The library is tested in four layers.

1. Unit tests. Pure-engine tests covering every `Event`/`Action` path.
2. Property tests. 1024-case proptests on term and commit monotonicity, vote uniqueness, and recover idempotence. Scheduled CI dials the engine invariant cases up further. Wire-format decoders are fuzzed through `Message::try_from` for arbitrary bytes.
3. Sim chaos. 128 seeds, 1500 steps, on 3-, 5-, and 7-node clusters, under drops, reorderings, partitions, crashes, and partial fsync. Election Safety, Log Matching, Leader Completeness, and State Machine Safety are checked after every step.
4. Runtime chaos. Real `Node` instances (driver task, apply task, storage) connected through an in-process chaos transport. PRs run a 16-case smoke sweep; scheduled CI runs a heavier seeded sweep. The same safety invariants are asserted at the full-stack level.

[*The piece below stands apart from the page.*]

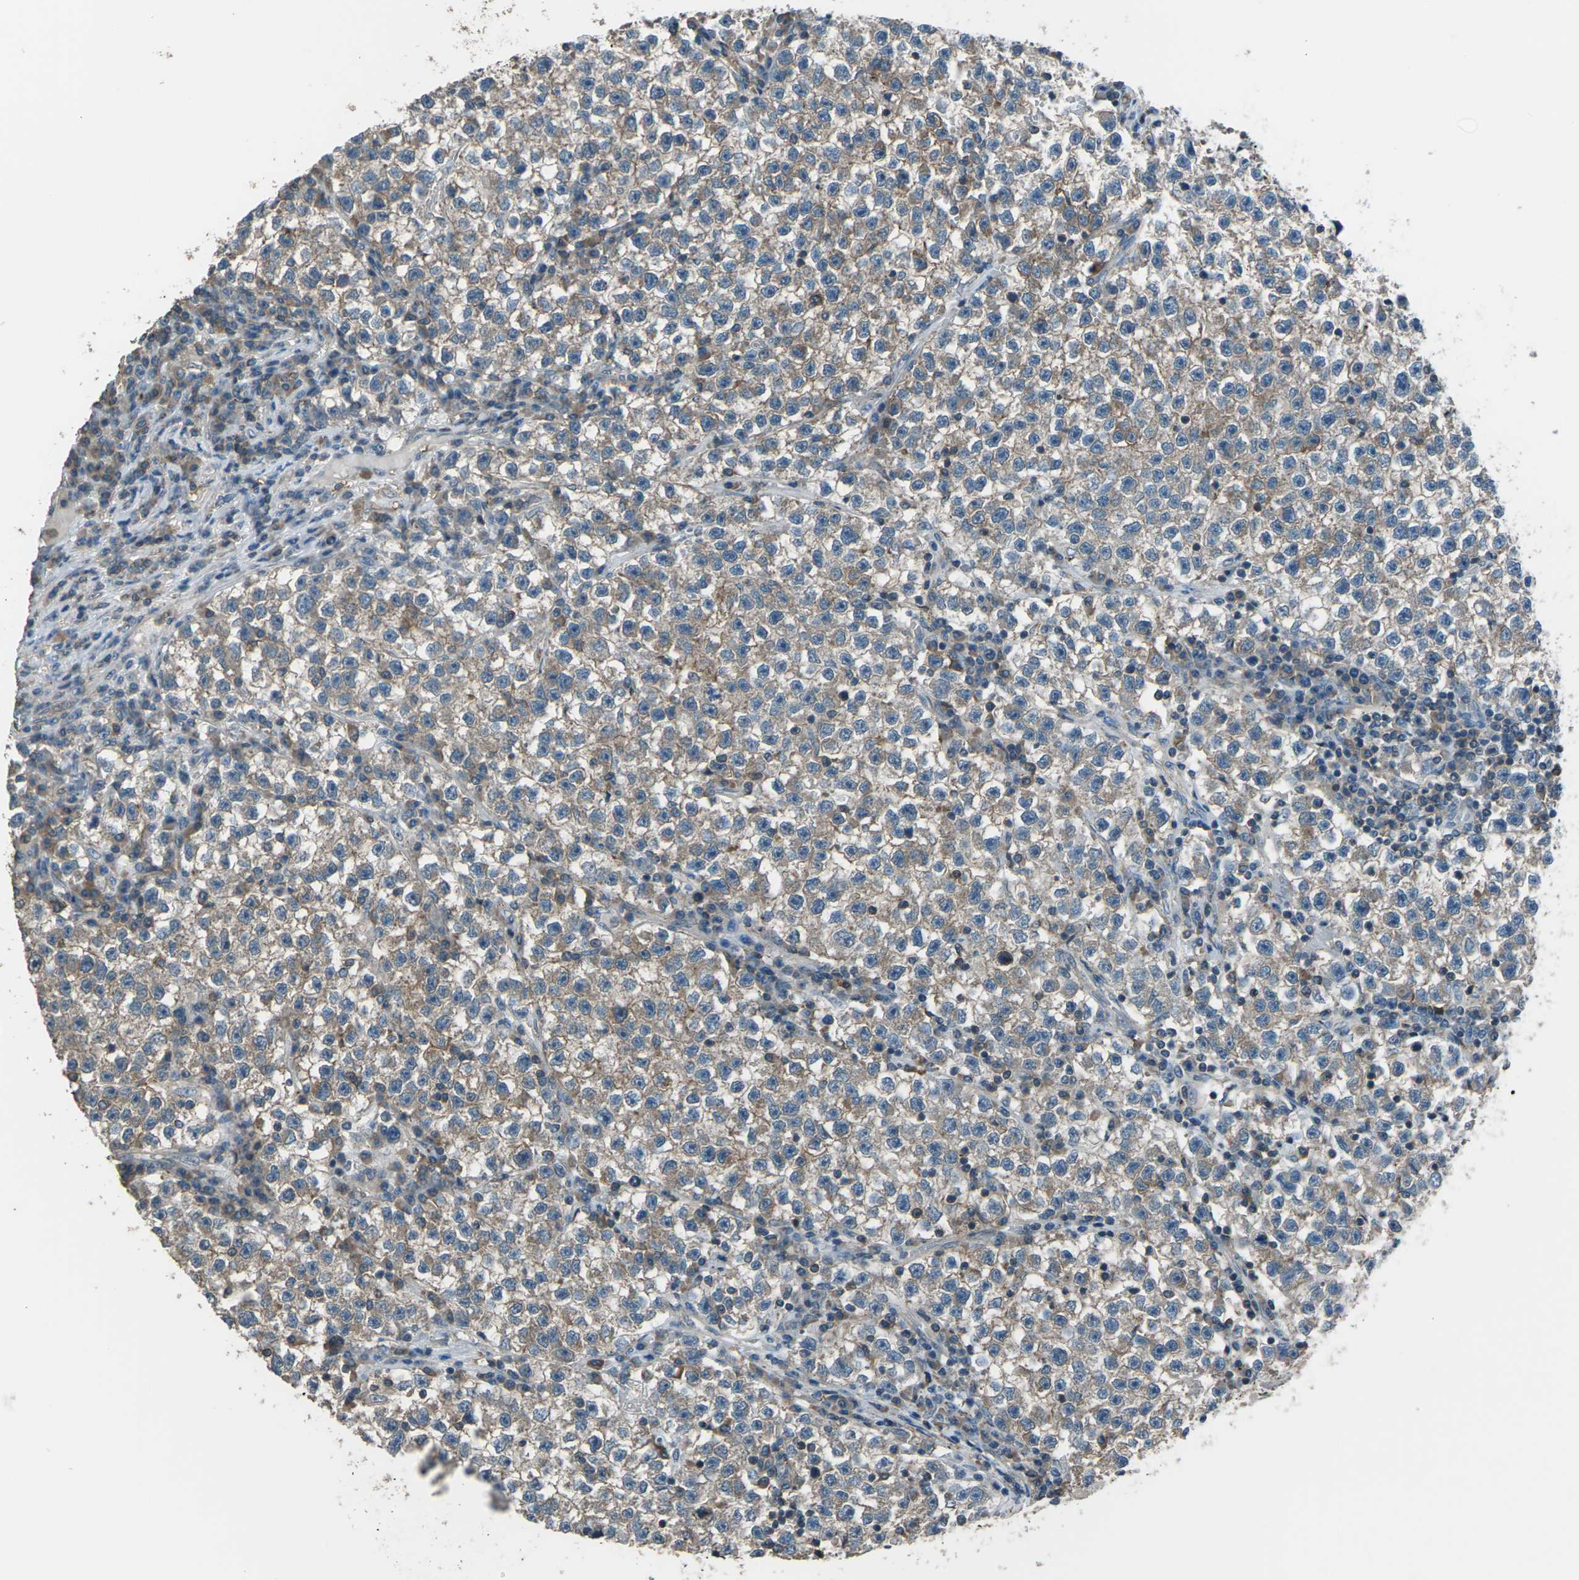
{"staining": {"intensity": "weak", "quantity": ">75%", "location": "cytoplasmic/membranous"}, "tissue": "testis cancer", "cell_type": "Tumor cells", "image_type": "cancer", "snomed": [{"axis": "morphology", "description": "Seminoma, NOS"}, {"axis": "topography", "description": "Testis"}], "caption": "This photomicrograph displays testis seminoma stained with immunohistochemistry to label a protein in brown. The cytoplasmic/membranous of tumor cells show weak positivity for the protein. Nuclei are counter-stained blue.", "gene": "CMTM4", "patient": {"sex": "male", "age": 22}}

CI also enforces a workspace line-coverage floor, runs diff-scoped `cargo-mutants` smoke on PRs with full scheduled sweeps on the correctness-critical crates, and keeps scheduled `cargo-fuzz` corpus-building jobs for the wire codec, the engine, and disk recovery.

## Status

Pre-1.0. The public API is stable enough to build on, but expect changes.

## License

MIT. See [LICENSE.md](./LICENSE.md).